### About this task
Look for the string "tributo" in the listing below and copy every line in which it appears.

### Given entries
BEGIN
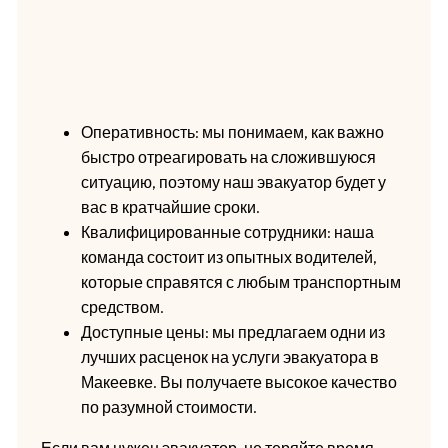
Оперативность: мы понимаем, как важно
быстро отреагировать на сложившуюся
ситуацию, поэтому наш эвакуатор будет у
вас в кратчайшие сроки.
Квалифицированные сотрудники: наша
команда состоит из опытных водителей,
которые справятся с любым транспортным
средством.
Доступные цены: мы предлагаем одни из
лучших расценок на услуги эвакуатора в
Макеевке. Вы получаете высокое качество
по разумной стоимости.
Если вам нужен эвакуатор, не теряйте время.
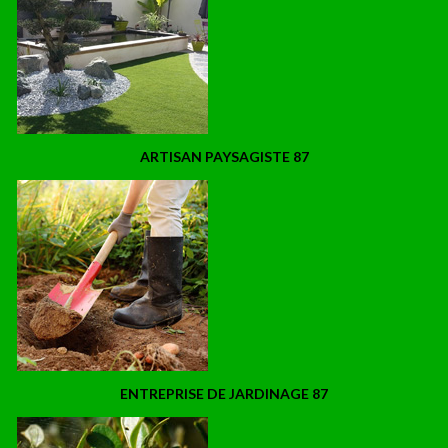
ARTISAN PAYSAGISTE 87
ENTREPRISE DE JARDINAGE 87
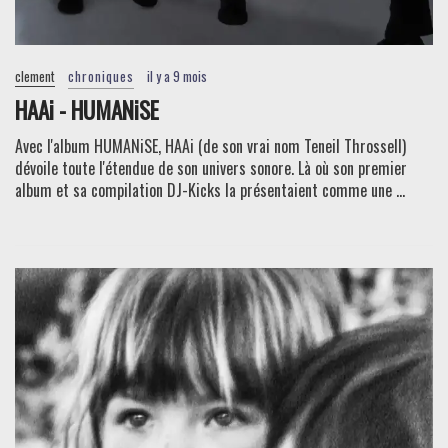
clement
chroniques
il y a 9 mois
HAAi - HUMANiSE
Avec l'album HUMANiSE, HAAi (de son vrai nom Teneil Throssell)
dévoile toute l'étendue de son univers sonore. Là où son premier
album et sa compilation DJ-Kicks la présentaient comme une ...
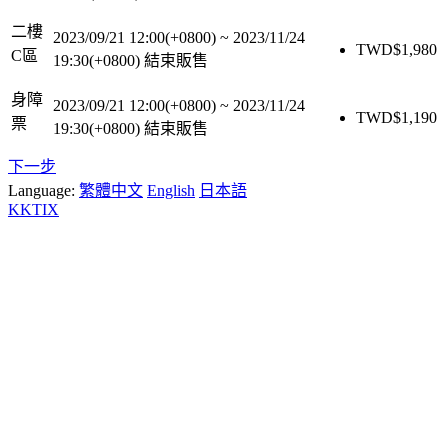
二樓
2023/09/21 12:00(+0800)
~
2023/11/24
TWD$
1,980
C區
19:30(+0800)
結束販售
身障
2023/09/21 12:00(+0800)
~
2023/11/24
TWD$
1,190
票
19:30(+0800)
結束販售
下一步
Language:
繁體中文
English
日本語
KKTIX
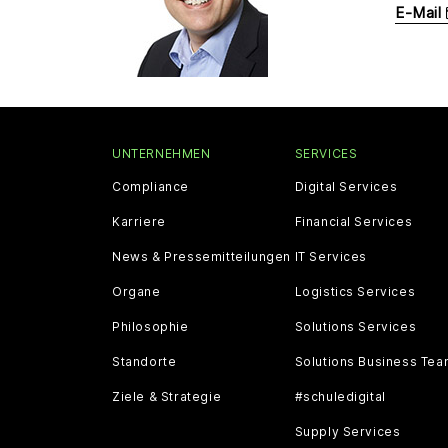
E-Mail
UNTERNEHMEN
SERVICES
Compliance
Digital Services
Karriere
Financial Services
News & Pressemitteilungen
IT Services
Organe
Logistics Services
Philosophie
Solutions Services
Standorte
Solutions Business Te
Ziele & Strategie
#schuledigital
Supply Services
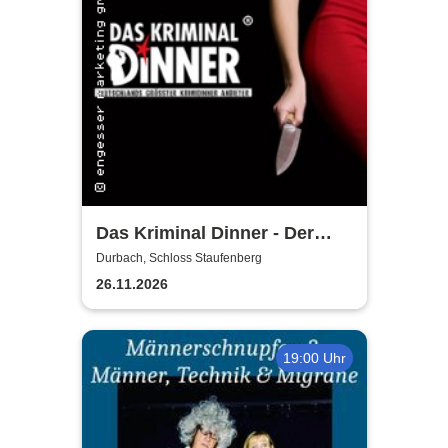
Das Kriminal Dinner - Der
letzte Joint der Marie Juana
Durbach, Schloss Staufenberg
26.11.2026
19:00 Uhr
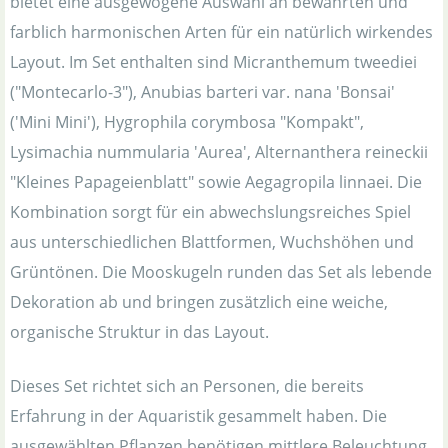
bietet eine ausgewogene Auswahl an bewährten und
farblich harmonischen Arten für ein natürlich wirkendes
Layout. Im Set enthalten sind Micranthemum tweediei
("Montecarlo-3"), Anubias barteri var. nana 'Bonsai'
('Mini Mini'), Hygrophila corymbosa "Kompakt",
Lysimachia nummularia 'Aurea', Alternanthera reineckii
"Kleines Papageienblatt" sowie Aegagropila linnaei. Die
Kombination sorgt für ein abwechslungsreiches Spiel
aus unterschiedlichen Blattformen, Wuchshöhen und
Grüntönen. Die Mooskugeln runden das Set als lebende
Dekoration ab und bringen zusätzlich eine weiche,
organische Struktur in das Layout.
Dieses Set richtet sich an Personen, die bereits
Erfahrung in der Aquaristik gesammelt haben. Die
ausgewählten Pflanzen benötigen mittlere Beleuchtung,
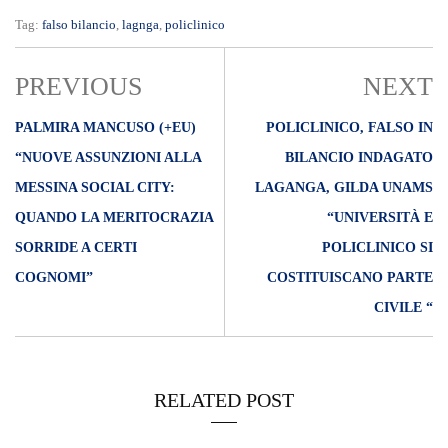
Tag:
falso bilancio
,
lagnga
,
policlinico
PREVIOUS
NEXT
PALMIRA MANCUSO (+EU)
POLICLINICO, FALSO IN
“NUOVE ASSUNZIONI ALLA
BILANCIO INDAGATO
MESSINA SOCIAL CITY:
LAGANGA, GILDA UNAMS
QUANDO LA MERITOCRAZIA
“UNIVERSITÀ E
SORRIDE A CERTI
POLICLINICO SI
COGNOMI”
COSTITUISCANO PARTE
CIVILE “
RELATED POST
END
BEGIN
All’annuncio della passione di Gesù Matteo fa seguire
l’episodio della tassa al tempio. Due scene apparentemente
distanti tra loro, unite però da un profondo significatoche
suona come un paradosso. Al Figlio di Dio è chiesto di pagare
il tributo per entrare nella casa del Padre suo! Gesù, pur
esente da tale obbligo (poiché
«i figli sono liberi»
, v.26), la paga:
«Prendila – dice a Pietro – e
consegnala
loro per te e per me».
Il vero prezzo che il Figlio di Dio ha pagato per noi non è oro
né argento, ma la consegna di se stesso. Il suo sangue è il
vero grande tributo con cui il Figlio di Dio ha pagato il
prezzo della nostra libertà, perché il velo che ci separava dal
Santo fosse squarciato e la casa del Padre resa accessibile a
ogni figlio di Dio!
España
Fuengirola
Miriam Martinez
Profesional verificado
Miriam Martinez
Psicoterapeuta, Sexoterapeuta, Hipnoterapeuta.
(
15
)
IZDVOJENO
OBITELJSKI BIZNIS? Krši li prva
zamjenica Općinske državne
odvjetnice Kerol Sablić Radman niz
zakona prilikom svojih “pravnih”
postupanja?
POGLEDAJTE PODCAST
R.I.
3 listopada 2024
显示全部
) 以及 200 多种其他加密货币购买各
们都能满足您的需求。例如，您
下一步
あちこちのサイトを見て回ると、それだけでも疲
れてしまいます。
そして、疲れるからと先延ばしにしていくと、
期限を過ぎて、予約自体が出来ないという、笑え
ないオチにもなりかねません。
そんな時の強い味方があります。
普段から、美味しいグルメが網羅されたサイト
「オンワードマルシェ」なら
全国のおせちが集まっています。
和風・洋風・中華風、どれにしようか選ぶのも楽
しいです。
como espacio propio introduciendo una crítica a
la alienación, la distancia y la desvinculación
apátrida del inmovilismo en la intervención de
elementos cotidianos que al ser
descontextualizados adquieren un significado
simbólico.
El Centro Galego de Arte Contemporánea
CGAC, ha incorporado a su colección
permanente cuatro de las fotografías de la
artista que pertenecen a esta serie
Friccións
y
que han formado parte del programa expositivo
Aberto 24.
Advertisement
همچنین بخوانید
END
BEGIN
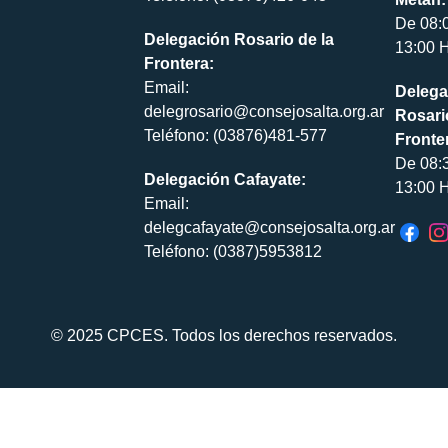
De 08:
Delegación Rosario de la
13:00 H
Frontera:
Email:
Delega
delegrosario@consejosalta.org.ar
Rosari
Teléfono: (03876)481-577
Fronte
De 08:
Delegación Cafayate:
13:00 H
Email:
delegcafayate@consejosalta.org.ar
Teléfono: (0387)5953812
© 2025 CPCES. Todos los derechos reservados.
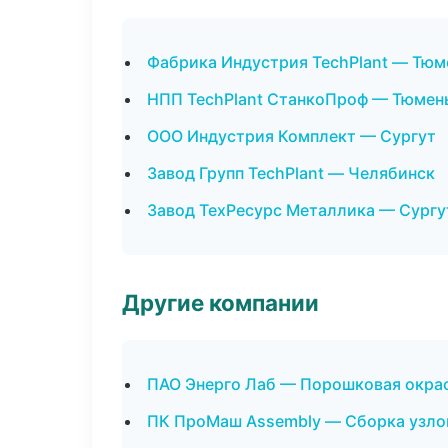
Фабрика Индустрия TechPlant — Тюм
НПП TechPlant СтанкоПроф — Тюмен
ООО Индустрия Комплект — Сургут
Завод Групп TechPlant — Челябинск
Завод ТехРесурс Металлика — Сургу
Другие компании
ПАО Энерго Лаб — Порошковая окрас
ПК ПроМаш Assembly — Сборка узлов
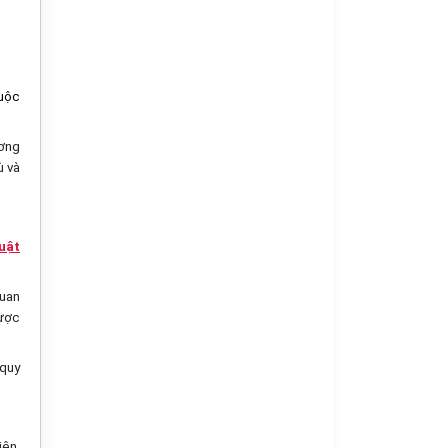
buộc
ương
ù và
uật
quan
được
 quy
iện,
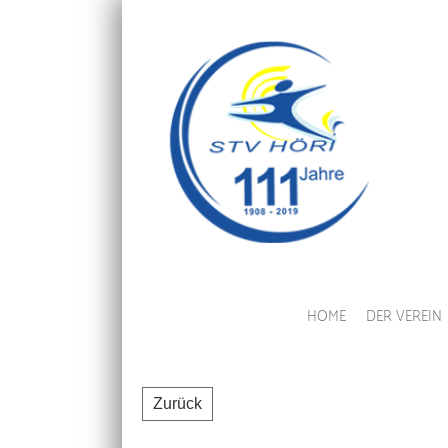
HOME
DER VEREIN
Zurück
END
### Solution to this problem
il tributo per entrare nella casa del Padre suo! Gesù, pur
vero grande tributo con cui il Figlio di Dio ha pagato il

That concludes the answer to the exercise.